**Directions**
Please retype all the data below exactly, line for line.

Top of Material supplied

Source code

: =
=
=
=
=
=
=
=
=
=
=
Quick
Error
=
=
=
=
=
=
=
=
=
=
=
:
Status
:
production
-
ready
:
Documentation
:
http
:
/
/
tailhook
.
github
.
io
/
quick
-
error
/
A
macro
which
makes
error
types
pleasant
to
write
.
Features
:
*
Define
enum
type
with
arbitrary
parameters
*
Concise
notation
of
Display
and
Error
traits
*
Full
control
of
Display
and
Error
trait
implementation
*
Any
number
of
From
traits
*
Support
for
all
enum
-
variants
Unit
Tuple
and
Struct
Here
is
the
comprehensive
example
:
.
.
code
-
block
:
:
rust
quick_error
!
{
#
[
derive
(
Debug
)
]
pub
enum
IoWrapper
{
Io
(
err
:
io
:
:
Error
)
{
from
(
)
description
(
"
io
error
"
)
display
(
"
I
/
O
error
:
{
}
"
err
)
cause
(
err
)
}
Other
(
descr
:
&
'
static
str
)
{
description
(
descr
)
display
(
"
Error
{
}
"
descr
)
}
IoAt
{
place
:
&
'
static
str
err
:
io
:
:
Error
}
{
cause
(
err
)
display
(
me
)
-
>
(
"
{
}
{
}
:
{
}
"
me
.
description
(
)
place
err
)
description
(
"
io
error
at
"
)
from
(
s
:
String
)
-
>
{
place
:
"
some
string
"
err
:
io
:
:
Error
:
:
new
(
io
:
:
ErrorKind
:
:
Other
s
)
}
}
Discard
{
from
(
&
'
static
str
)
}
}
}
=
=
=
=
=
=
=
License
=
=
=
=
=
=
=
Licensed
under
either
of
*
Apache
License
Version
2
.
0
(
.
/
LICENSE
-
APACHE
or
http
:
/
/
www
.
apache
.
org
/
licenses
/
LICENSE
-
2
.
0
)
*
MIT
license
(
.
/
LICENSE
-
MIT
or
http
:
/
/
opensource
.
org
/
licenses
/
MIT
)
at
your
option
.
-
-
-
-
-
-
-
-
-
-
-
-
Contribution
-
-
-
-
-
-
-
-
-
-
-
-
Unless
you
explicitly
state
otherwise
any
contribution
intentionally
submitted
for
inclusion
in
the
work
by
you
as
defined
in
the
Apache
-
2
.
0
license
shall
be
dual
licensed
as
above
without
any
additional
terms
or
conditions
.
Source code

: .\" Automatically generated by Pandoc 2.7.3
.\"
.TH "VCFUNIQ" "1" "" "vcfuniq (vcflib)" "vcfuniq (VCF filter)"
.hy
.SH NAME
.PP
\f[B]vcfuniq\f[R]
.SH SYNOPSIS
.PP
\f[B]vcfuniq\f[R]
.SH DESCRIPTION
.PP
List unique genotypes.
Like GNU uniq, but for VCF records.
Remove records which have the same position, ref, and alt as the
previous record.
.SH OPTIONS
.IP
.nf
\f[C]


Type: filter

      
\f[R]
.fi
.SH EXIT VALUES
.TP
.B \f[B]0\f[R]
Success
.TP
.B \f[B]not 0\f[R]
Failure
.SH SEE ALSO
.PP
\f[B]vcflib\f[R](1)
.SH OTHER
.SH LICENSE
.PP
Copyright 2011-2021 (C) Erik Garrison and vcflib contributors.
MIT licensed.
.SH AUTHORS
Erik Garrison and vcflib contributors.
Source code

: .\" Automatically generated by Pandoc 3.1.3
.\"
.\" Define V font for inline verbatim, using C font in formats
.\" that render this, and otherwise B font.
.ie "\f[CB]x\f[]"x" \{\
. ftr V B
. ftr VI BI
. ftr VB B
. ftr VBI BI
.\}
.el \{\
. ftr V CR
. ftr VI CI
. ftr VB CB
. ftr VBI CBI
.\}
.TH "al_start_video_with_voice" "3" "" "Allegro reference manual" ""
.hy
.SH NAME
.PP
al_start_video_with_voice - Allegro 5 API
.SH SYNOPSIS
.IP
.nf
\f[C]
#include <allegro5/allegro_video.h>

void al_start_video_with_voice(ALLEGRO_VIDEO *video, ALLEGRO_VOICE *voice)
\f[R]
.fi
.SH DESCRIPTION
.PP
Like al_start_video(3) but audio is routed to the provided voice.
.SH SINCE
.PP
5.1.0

Bottom of Material supplied

**Problem solution**
Source code

: =
=
=
=
=
=
=
=
=
=
=
Quick
Error
=
=
=
=
=
=
=
=
=
=
=
:
Status
:
production
-
ready
:
Documentation
:
http
:
/
/
tailhook
.
github
.
io
/
quick
-
error
/
A
macro
which
makes
error
types
pleasant
to
write
.
Features
:
*
Define
enum
type
with
arbitrary
parameters
*
Concise
notation
of
Display
and
Error
traits
*
Full
control
of
Display
and
Error
trait
implementation
*
Any
number
of
From
traits
*
Support
for
all
enum
-
variants
Unit
Tuple
and
Struct
Here
is
the
comprehensive
example
:
.
.
code
-
block
:
:
rust
quick_error
!
{
#
[
derive
(
Debug
)
]
pub
enum
IoWrapper
{
Io
(
err
:
io
:
:
Error
)
{
from
(
)
description
(
"
io
error
"
)
display
(
"
I
/
O
error
:
{
}
"
err
)
cause
(
err
)
}
Other
(
descr
:
&
'
static
str
)
{
description
(
descr
)
display
(
"
Error
{
}
"
descr
)
}
IoAt
{
place
:
&
'
static
str
err
:
io
:
:
Error
}
{
cause
(
err
)
display
(
me
)
-
>
(
"
{
}
{
}
:
{
}
"
me
.
description
(
)
place
err
)
description
(
"
io
error
at
"
)
from
(
s
:
String
)
-
>
{
place
:
"
some
string
"
err
:
io
:
:
Error
:
:
new
(
io
:
:
ErrorKind
:
:
Other
s
)
}
}
Discard
{
from
(
&
'
static
str
)
}
}
}
=
=
=
=
=
=
=
License
=
=
=
=
=
=
=
Licensed
under
either
of
*
Apache
License
Version
2
.
0
(
.
/
LICENSE
-
APACHE
or
http
:
/
/
www
.
apache
.
org
/
licenses
/
LICENSE
-
2
.
0
)
*
MIT
license
(
.
/
LICENSE
-
MIT
or
http
:
/
/
opensource
.
org
/
licenses
/
MIT
)
at
your
option
.
-
-
-
-
-
-
-
-
-
-
-
-
Contribution
-
-
-
-
-
-
-
-
-
-
-
-
Unless
you
explicitly
state
otherwise
any
contribution
intentionally
submitted
for
inclusion
in
the
work
by
you
as
defined
in
the
Apache
-
2
.
0
license
shall
be
dual
licensed
as
above
without
any
additional
terms
or
conditions
.
Source code

: .\" Automatically generated by Pandoc 2.7.3
.\"
.TH "VCFUNIQ" "1" "" "vcfuniq (vcflib)" "vcfuniq (VCF filter)"
.hy
.SH NAME
.PP
\f[B]vcfuniq\f[R]
.SH SYNOPSIS
.PP
\f[B]vcfuniq\f[R]
.SH DESCRIPTION
.PP
List unique genotypes.
Like GNU uniq, but for VCF records.
Remove records which have the same position, ref, and alt as the
previous record.
.SH OPTIONS
.IP
.nf
\f[C]


Type: filter

      
\f[R]
.fi
.SH EXIT VALUES
.TP
.B \f[B]0\f[R]
Success
.TP
.B \f[B]not 0\f[R]
Failure
.SH SEE ALSO
.PP
\f[B]vcflib\f[R](1)
.SH OTHER
.SH LICENSE
.PP
Copyright 2011-2021 (C) Erik Garrison and vcflib contributors.
MIT licensed.
.SH AUTHORS
Erik Garrison and vcflib contributors.
Source code

: .\" Automatically generated by Pandoc 3.1.3
.\"
.\" Define V font for inline verbatim, using C font in formats
.\" that render this, and otherwise B font.
.ie "\f[CB]x\f[]"x" \{\
. ftr V B
. ftr VI BI
. ftr VB B
. ftr VBI BI
.\}
.el \{\
. ftr V CR
. ftr VI CI
. ftr VB CB
. ftr VBI CBI
.\}
.TH "al_start_video_with_voice" "3" "" "Allegro reference manual" ""
.hy
.SH NAME
.PP
al_start_video_with_voice - Allegro 5 API
.SH SYNOPSIS
.IP
.nf
\f[C]
#include <allegro5/allegro_video.h>

void al_start_video_with_voice(ALLEGRO_VIDEO *video, ALLEGRO_VOICE *voice)
\f[R]
.fi
.SH DESCRIPTION
.PP
Like al_start_video(3) but audio is routed to the provided voice.
.SH SINCE
.PP
5.1.0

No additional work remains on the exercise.